### [Aim of the task]
As an exercise in exact copying, transcribe the lines below from the one holding "Figure 2: Stability" through the last, with both ends included and pictures left out.

### [Supplied data]
##########

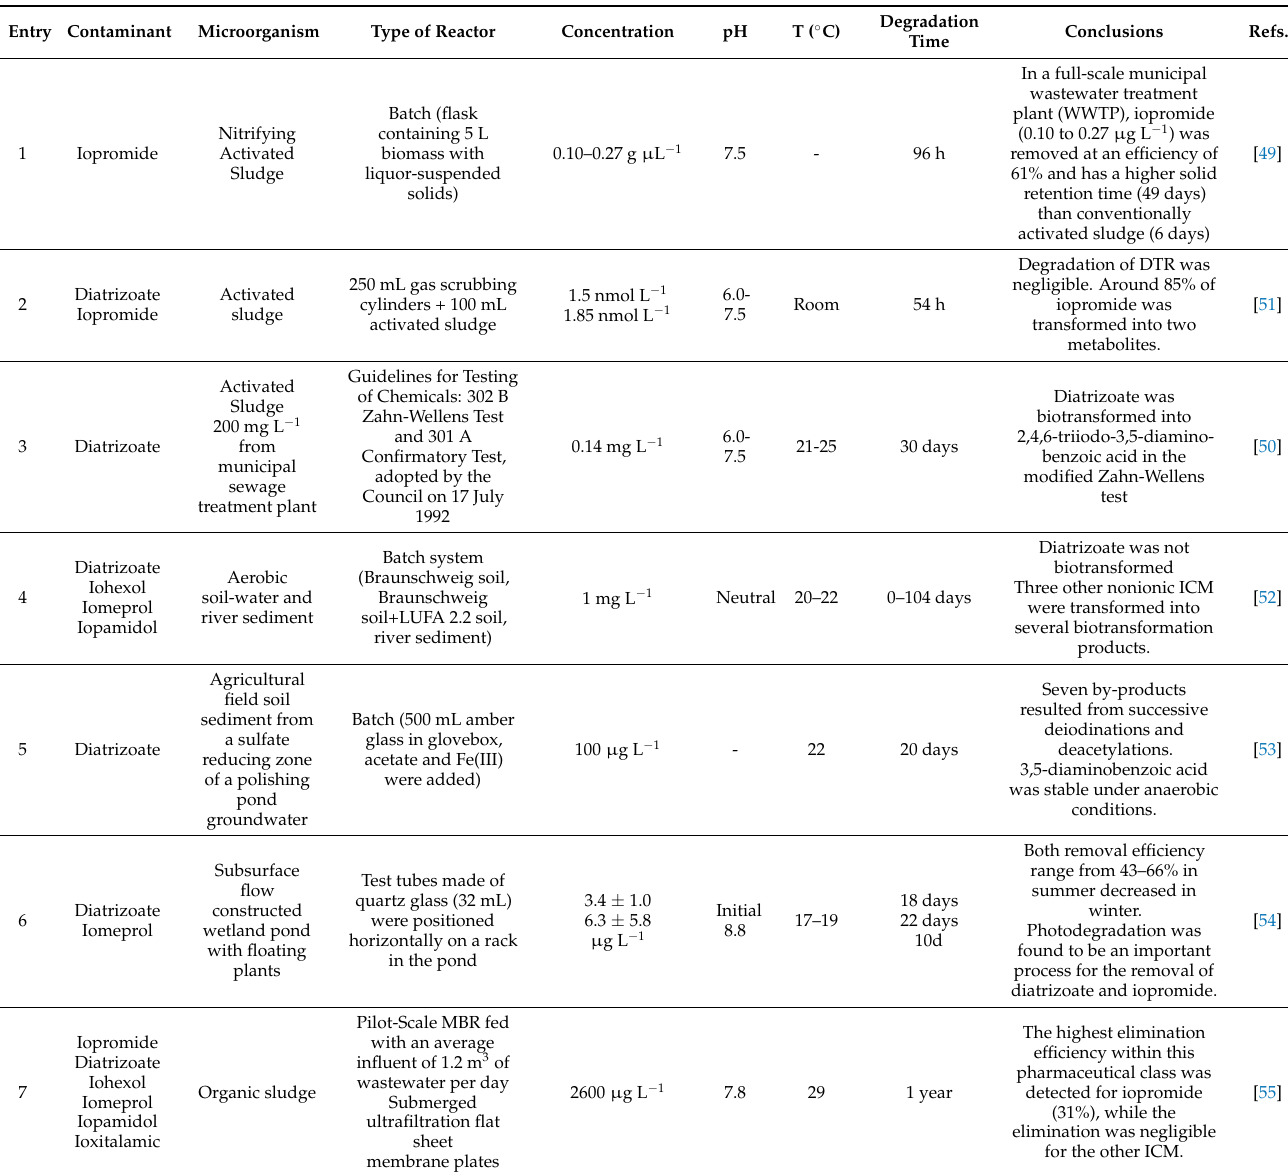
Table 2. Examples of treatment of ICM by biological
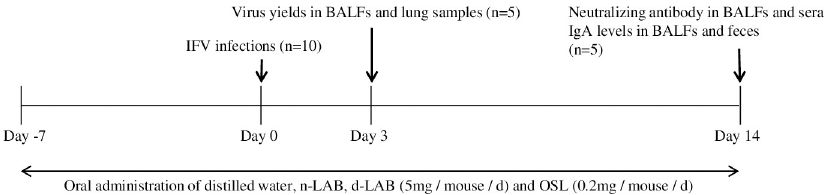
Fig 1. Experimental procedure of influenza virus infection. Mice in the control, n-LAB, d-LAB, and OSL groups were administered distilled water, n-LAB (5 mg/day), d-LAB (5 mg/day, two doses daily) and OSL (0.2 mg/day, two doses daily), respectively, during the study period (days − 7 to 14). Mice were intranasally infected with IFV on day 0. On day 3 after IFV infection, 5 mice from each group were euthanized to quantify virus load in the lungs and BALF. Further, 5 mice were euthanized for measuring neutralizing antibody and IgA levels on day 14. BALF, bronchoalveolar lavage fluid; d-LAB, dispersed lactic acid bacteria; IFV, influenza A virus; n-LAB, non-treated lactic acid bacteria; OSL, oseltamivir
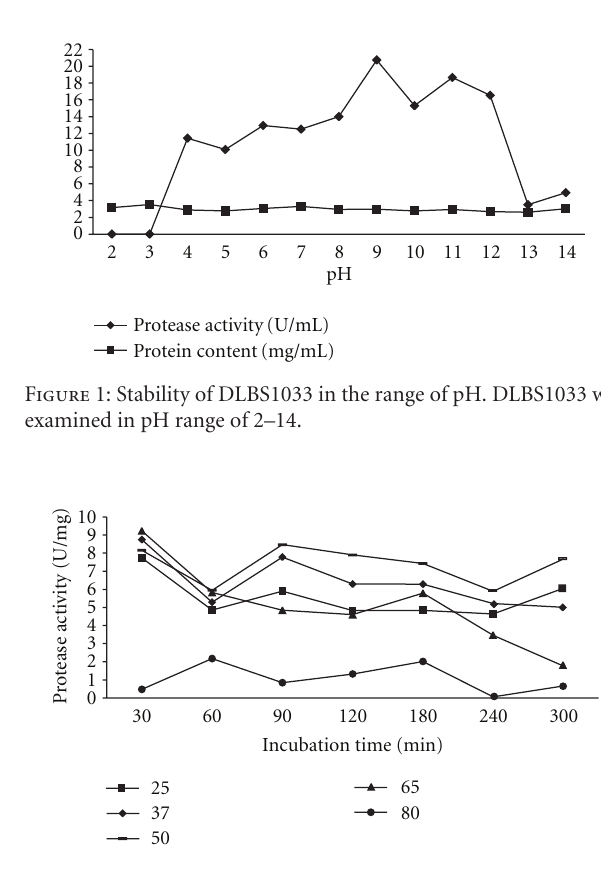
Figure 2: Stability of DLBS1033 in the range of temperature. DLBS1033 was examined in temperature range of 25 ◦ C–80 ◦ C for 5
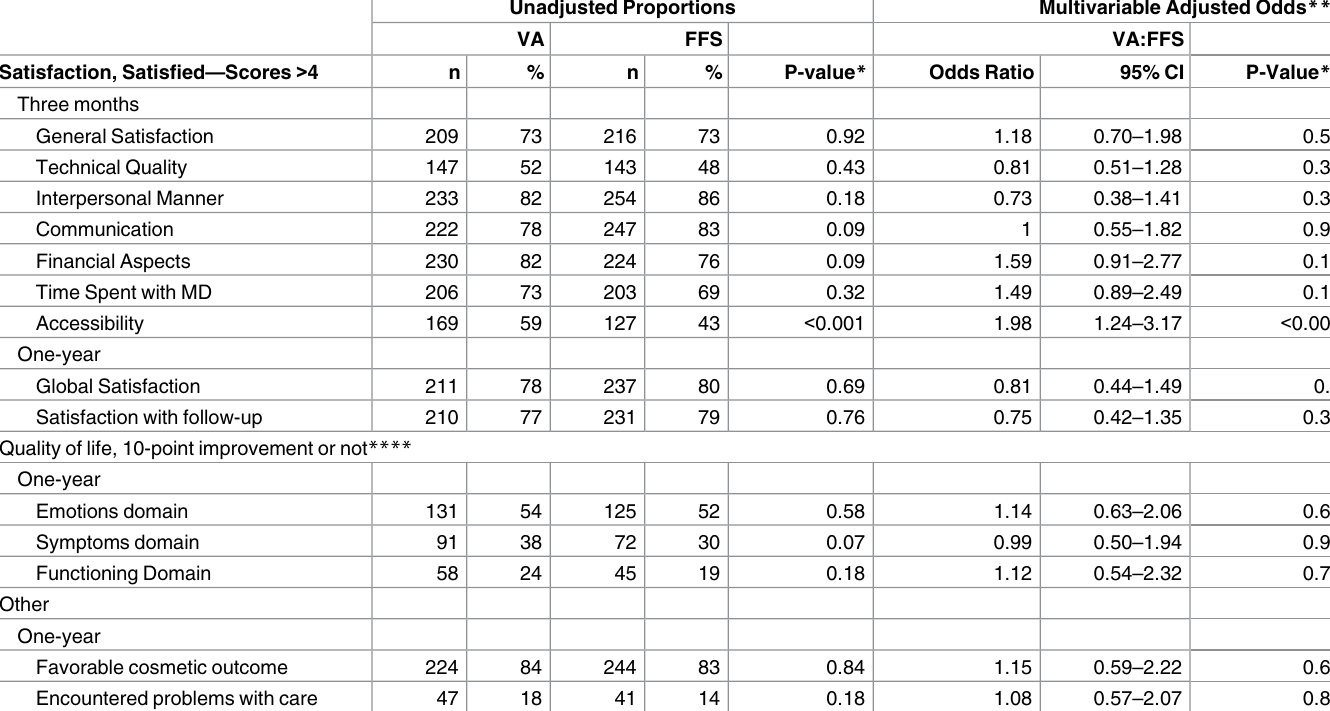
Table 3. Patient-Reported Outcome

##########

### [Response]
Figure 2: Stability of DLBS1033 in the range of temperature. DLBS1033 was examined in temperature range of 25 ◦ C–80 ◦ C for 5
Table 3. Patient-Reported Outcome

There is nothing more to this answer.